Вторая, полная с короткой стрижкой и розовой помадой на губах, подхватила:
– Ей бы в певицы податься, в консерваторию какую. Все же одиннадцатый класс позади! Умница, отличница. Голос такой – заслушаешься, только без волосатой лапы нынче никуда…
Третья, худенькая, маленькая, про таких в народе говорят – Божий одуванчик, наклонилась к приятельницам:
– Я слышала, она нынче поступать собралась в Гнесинское. Не может быть, чтоб с таким голосом и не прошла! Девчонка-то уж больно хороша. Словно и не в нашем безумном мире родилась, а в прошлом веке. Никакой ругани, никаких гулянок. Занимается целыми днями, да и еще и по дому все успевает. Помощница родителям…
Полная бабуля, сидевшая посредине, вздохнула:
– Усердием Бог не обделил, не то, что моего внука. Бездельник! Валяется на диване в наушниках и музыка-то какая дрянная пошла! Бум-бум-бум… За хлебом сходить не допросишься, а у меня ноги болят. Одни гулянки на уме! И родителям постоянно некогда за ним смотреть. Работа, подработки, внеурочные, а я расхлебывай! Понимаю, что выхода нет и жизнь дорогая, только ведь и я не железная. За год, не поверите, шесть раз директор в школу вызывал…
Старушки принялись жаловаться друг другу на внуков, племянников, детей. Голос продолжал литься с пятого этажа, хотя уже более глухо. Девушка закончила развешивать белье и закрыла балконную дверь, но широкие форточки остались открытыми. Послышались звуки пианино.

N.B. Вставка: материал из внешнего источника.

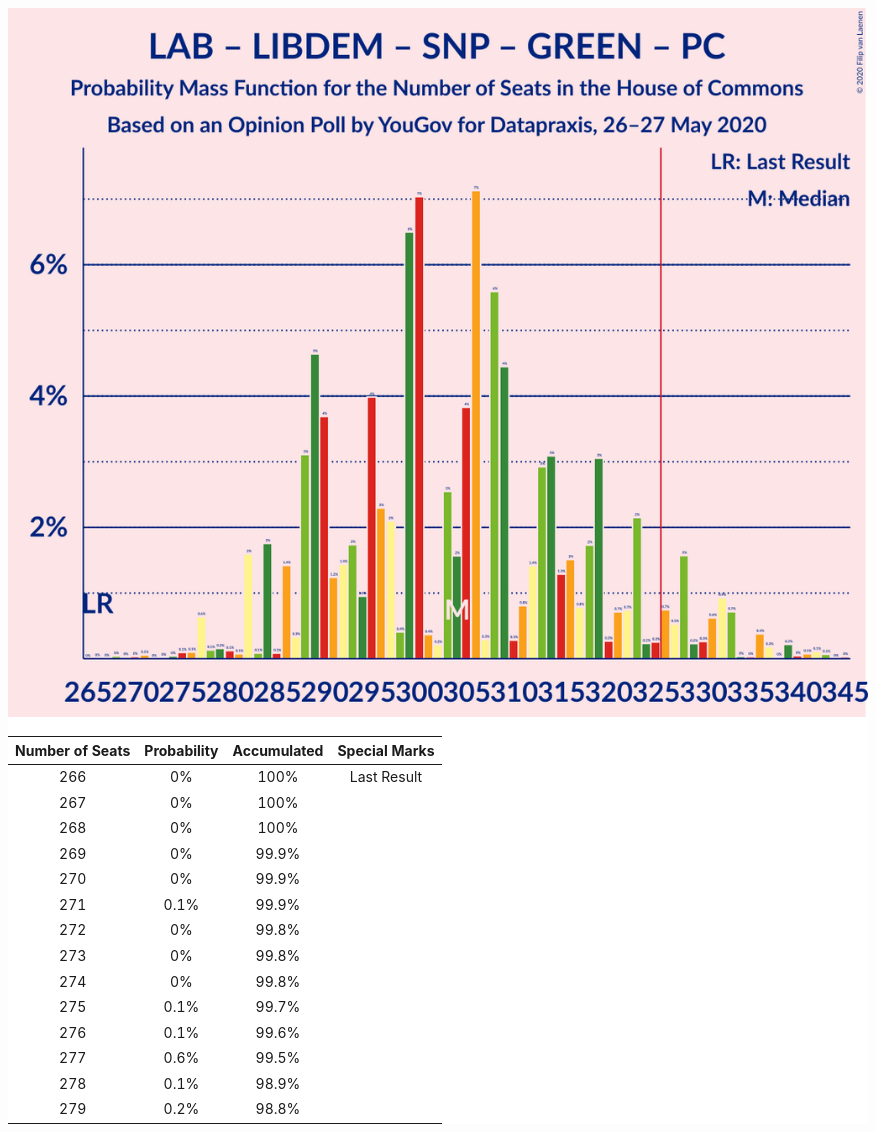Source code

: ![Graph with seats probability mass function not yet produced](2020-05-27-YouGov-coalitions-seats-pmf-lab–libdem–snp–green–pc.png "Seats Probability Mass Function")

| Number of Seats | Probability | Accumulated | Special Marks |
|:---------------:|:-----------:|:-----------:|:-------------:|
| 266 | 0% | 100% | Last Result |
| 267 | 0% | 100% |  |
| 268 | 0% | 100% |  |
| 269 | 0% | 99.9% |  |
| 270 | 0% | 99.9% |  |
| 271 | 0.1% | 99.9% |  |
| 272 | 0% | 99.8% |  |
| 273 | 0% | 99.8% |  |
| 274 | 0% | 99.8% |  |
| 275 | 0.1% | 99.7% |  |
| 276 | 0.1% | 99.6% |  |
| 277 | 0.6% | 99.5% |  |
| 278 | 0.1% | 98.9% |  |
| 279 | 0.2% | 98.8% |  |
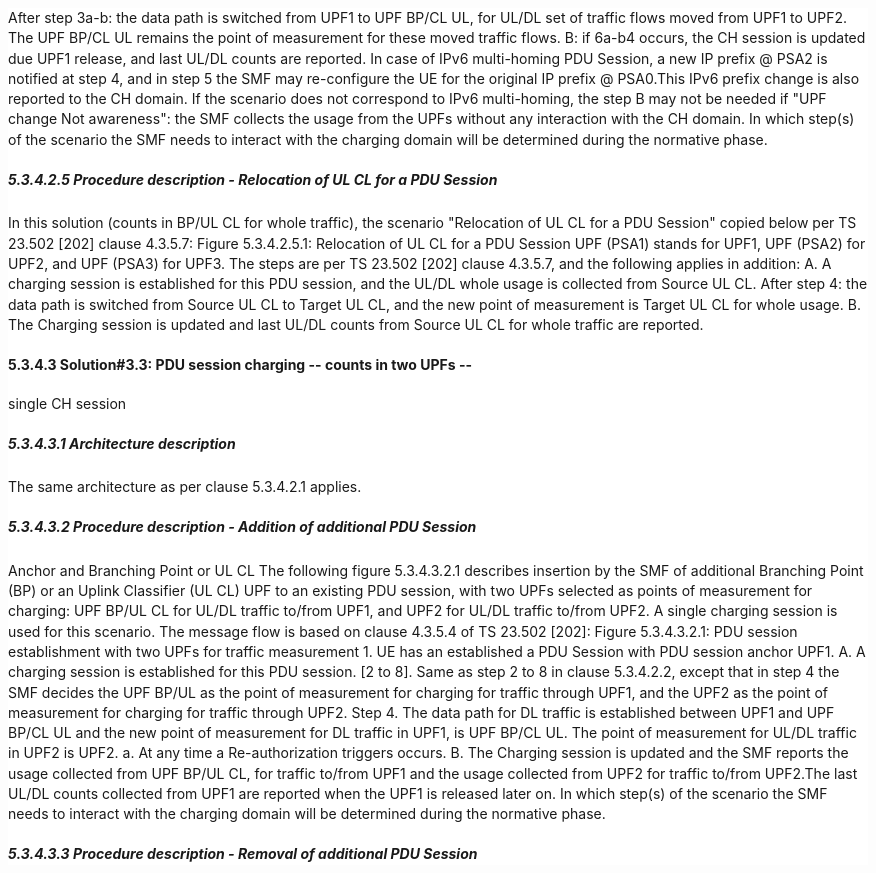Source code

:After step 3a-b: the data path is switched from UPF1 to UPF BP/CL UL, for
UL/DL set of traffic flows moved from UPF1 to UPF2. The UPF BP/CL UL remains
the point of measurement for these moved traffic flows.
B: if 6a-b4 occurs, the CH session is updated due UPF1 release, and last UL/DL
counts are reported.
In case of IPv6 multi-homing PDU Session, a new IP prefix @ PSA2 is notified
at step 4, and in step 5 the SMF may re-configure the UE for the original IP
prefix @ PSA0.This IPv6 prefix change is also reported to the CH domain.
If the scenario does not correspond to IPv6 multi-homing, the step B may not
be needed if \"UPF change Not awareness\": the SMF collects the usage from the
UPFs without any interaction with the CH domain.
In which step(s) of the scenario the SMF needs to interact with the charging
domain will be determined during the normative phase.
##### 5.3.4.2.5 Procedure description - Relocation of UL CL for a PDU Session
In this solution (counts in BP/UL CL for whole traffic), the scenario
\"Relocation of UL CL for a PDU Session\" copied below per TS 23.502 [202]
clause 4.3.5.7:
Figure 5.3.4.2.5.1: Relocation of UL CL for a PDU Session
UPF (PSA1) stands for UPF1, UPF (PSA2) for UPF2, and UPF (PSA3) for UPF3.
The steps are per TS 23.502 [202] clause 4.3.5.7, and the following applies in
addition:
A. A charging session is established for this PDU session, and the UL/DL whole
usage is collected from Source UL CL.
After step 4: the data path is switched from Source UL CL to Target UL CL, and
the new point of measurement is Target UL CL for whole usage.
B. The Charging session is updated and last UL/DL counts from Source UL CL for
whole traffic are reported.
#### 5.3.4.3 Solution#3.3: PDU session charging -- counts in two UPFs --
single CH session
##### 5.3.4.3.1 Architecture description
The same architecture as per clause 5.3.4.2.1 applies.
##### 5.3.4.3.2 Procedure description - Addition of additional PDU Session
Anchor and Branching Point or UL CL
The following figure 5.3.4.3.2.1 describes insertion by the SMF of additional
Branching Point (BP) or an Uplink Classifier (UL CL) UPF to an existing PDU
session, with two UPFs selected as points of measurement for charging: UPF
BP/UL CL for UL/DL traffic to/from UPF1, and UPF2 for UL/DL traffic to/from
UPF2. A single charging session is used for this scenario.
The message flow is based on clause 4.3.5.4 of TS 23.502 [202]:
Figure 5.3.4.3.2.1: PDU session establishment with two UPFs for traffic
measurement
1\. UE has an established a PDU Session with PDU session anchor UPF1.
A. A charging session is established for this PDU session.
[2 to 8]. Same as step 2 to 8 in clause 5.3.4.2.2, except that in step 4 the
SMF decides the UPF BP/UL as the point of measurement for charging for traffic
through UPF1, and the UPF2 as the point of measurement for charging for
traffic through UPF2.
Step 4. The data path for DL traffic is established between UPF1 and UPF BP/CL
UL and the new point of measurement for DL traffic in UPF1, is UPF BP/CL UL.
The point of measurement for UL/DL traffic in UPF2 is UPF2.
a. At any time a Re-authorization triggers occurs.
B. The Charging session is updated and the SMF reports the usage collected
from UPF BP/UL CL, for traffic to/from UPF1 and the usage collected from UPF2
for traffic to/from UPF2.The last UL/DL counts collected from UPF1 are
reported when the UPF1 is released later on.
In which step(s) of the scenario the SMF needs to interact with the charging
domain will be determined during the normative phase.
##### 5.3.4.3.3 Procedure description - Removal of additional PDU Session
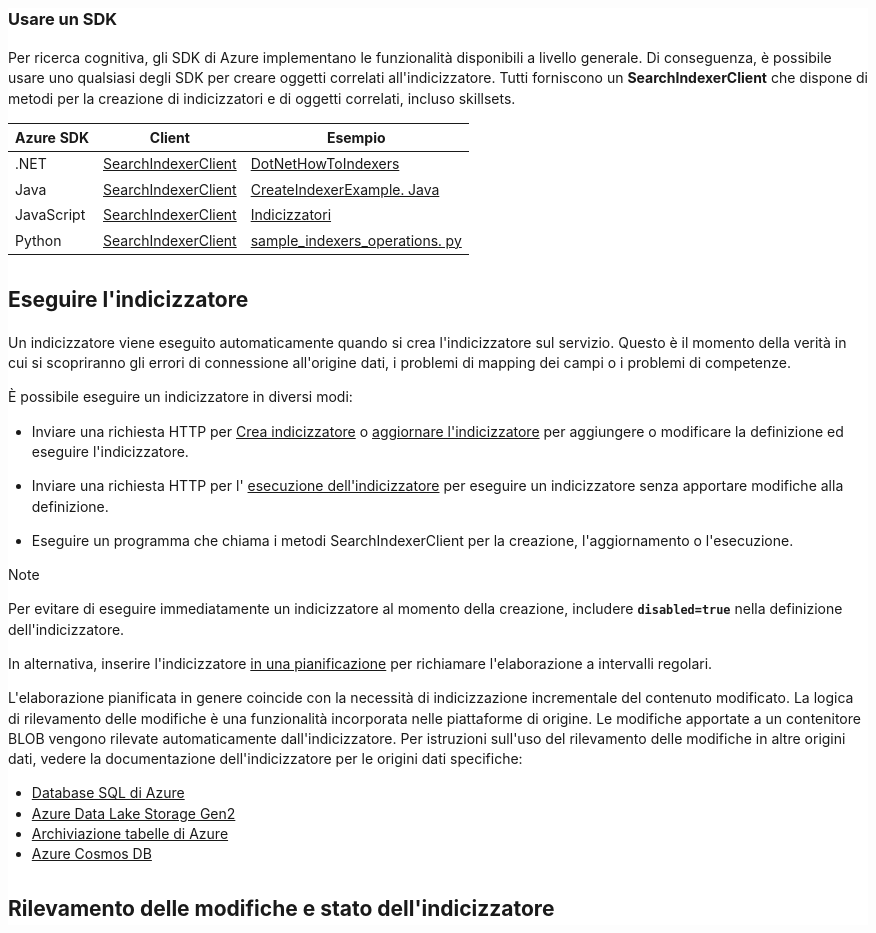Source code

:### <a name="use-an-sdk"></a>Usare un SDK

Per ricerca cognitiva, gli SDK di Azure implementano le funzionalità disponibili a livello generale. Di conseguenza, è possibile usare uno qualsiasi degli SDK per creare oggetti correlati all'indicizzatore. Tutti forniscono un **SearchIndexerClient** che dispone di metodi per la creazione di indicizzatori e di oggetti correlati, incluso skillsets.

| Azure SDK | Client | Esempio |
|-----------|--------|----------|
| .NET | [SearchIndexerClient](/dotnet/api/azure.search.documents.indexes.searchindexerclient) | [DotNetHowToIndexers](https://github.com/Azure-Samples/search-dotnet-getting-started/tree/master/DotNetHowToIndexers) |
| Java | [SearchIndexerClient](/java/api/com.azure.search.documents.indexes.searchindexerclient) | [CreateIndexerExample. Java](https://github.com/Azure/azure-sdk-for-java/blob/master/sdk/search/azure-search-documents/src/samples/java/com/azure/search/documents/indexes/CreateIndexerExample.java) |
| JavaScript | [SearchIndexerClient](/javascript/api/@azure/search-documents/searchindexerclient) | [Indicizzatori](https://github.com/Azure/azure-sdk-for-js/tree/master/sdk/search/search-documents/samples/javascript/src/indexers) |
| Python | [SearchIndexerClient](/python/api/azure-search-documents/azure.search.documents.indexes.searchindexerclient) | [sample_indexers_operations. py](https://github.com/Azure/azure-sdk-for-python/blob/master/sdk/search/azure-search-documents/samples/sample_indexers_operations.py) |

## <a name="run-the-indexer"></a>Eseguire l'indicizzatore

Un indicizzatore viene eseguito automaticamente quando si crea l'indicizzatore sul servizio. Questo è il momento della verità in cui si scopriranno gli errori di connessione all'origine dati, i problemi di mapping dei campi o i problemi di competenze. 

È possibile eseguire un indicizzatore in diversi modi:

+ Inviare una richiesta HTTP per [Crea indicizzatore](/rest/api/searchservice/create-indexer) o [aggiornare l'indicizzatore](/rest/api/searchservice/update-indexer) per aggiungere o modificare la definizione ed eseguire l'indicizzatore.

+ Inviare una richiesta HTTP per l' [esecuzione dell'indicizzatore](/rest/api/searchservice/run-indexer) per eseguire un indicizzatore senza apportare modifiche alla definizione.

+ Eseguire un programma che chiama i metodi SearchIndexerClient per la creazione, l'aggiornamento o l'esecuzione.

> [!NOTE]
> Per evitare di eseguire immediatamente un indicizzatore al momento della creazione, includere **`disabled=true`** nella definizione dell'indicizzatore.

In alternativa, inserire l'indicizzatore [in una pianificazione](search-howto-schedule-indexers.md) per richiamare l'elaborazione a intervalli regolari. 

L'elaborazione pianificata in genere coincide con la necessità di indicizzazione incrementale del contenuto modificato. La logica di rilevamento delle modifiche è una funzionalità incorporata nelle piattaforme di origine. Le modifiche apportate a un contenitore BLOB vengono rilevate automaticamente dall'indicizzatore. Per istruzioni sull'uso del rilevamento delle modifiche in altre origini dati, vedere la documentazione dell'indicizzatore per le origini dati specifiche:

+ [Database SQL di Azure](search-howto-connecting-azure-sql-database-to-azure-search-using-indexers.md)
+ [Azure Data Lake Storage Gen2](search-howto-index-azure-data-lake-storage.md)
+ [Archiviazione tabelle di Azure](search-howto-indexing-azure-tables.md)
+ [Azure Cosmos DB](search-howto-index-cosmosdb.md)

## <a name="change-detection-and-indexer-state"></a>Rilevamento delle modifiche e stato dell'indicizzatore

Теперь Юлька аккомпанировала себе.
Это была обычная трехкомнатная квартира, в обыкновенном девятиэтажном кирпичном доме, со стандартным набором мебели. Лишь в комнате Юли дополнительно стояло старенькое пианино. Сверху на нем сидели меховые игрушки, лежала аккуратная стопка нот. На уголке пристроился горшок с густой традесканцией и пестрые листочки свисали почти до клавиатуры. В углу стоял стол, заставленный слева аккуратными стопками книг. Посредине стоял монитор компьютера. У самой стены притулился блок питания. Перед столом застыл высокий стул-кресло на колесиках.
Над столом, ступеньками, висели три полки, забитые книгами «под завязку». На верхней стояла большая черно-белая фотография красивого смуглого мужчины в форме майора-десантника и лихо заломленном берете. Он был заснят на фоне самолета. На средней – фото смеющейся женщины со светлыми волосами и молодого парня в форме курсанта десантного училища. Об этом говорили петлички с парашютиками и буква «К» на погонах. На нижней – красивый снимок молоденькой девушки с задумчивым взглядом и микрофоном в руке.
За легкими прозрачными шторами, надувшимися словно паруса, на подоконнике, расположилось более полусотни разнообразных кактусов в маленьких горшочках. Это были любимцы Юльки. Она собирала эту коллекцию уже года четыре. По бокам чуть шевелились от ветерка, задувавшего в форточку, светло-коричневые ночные шторы. Вплотную к стене стояла тумбочка, над которой свисало бра в виде колокольчика. Далее стоял обычный диван «малютка», прикрытый пушистым коричнево-серым, в легкую красную крапинку, пледом. На стене висел ковер, а на нем штук двадцать разнообразных ножей, прикрепленных тонкими шнурами. Это была еще одна коллекция, только отцовская. В углу примостился большой двустворчатый шкаф с антресолью для одежды и белья.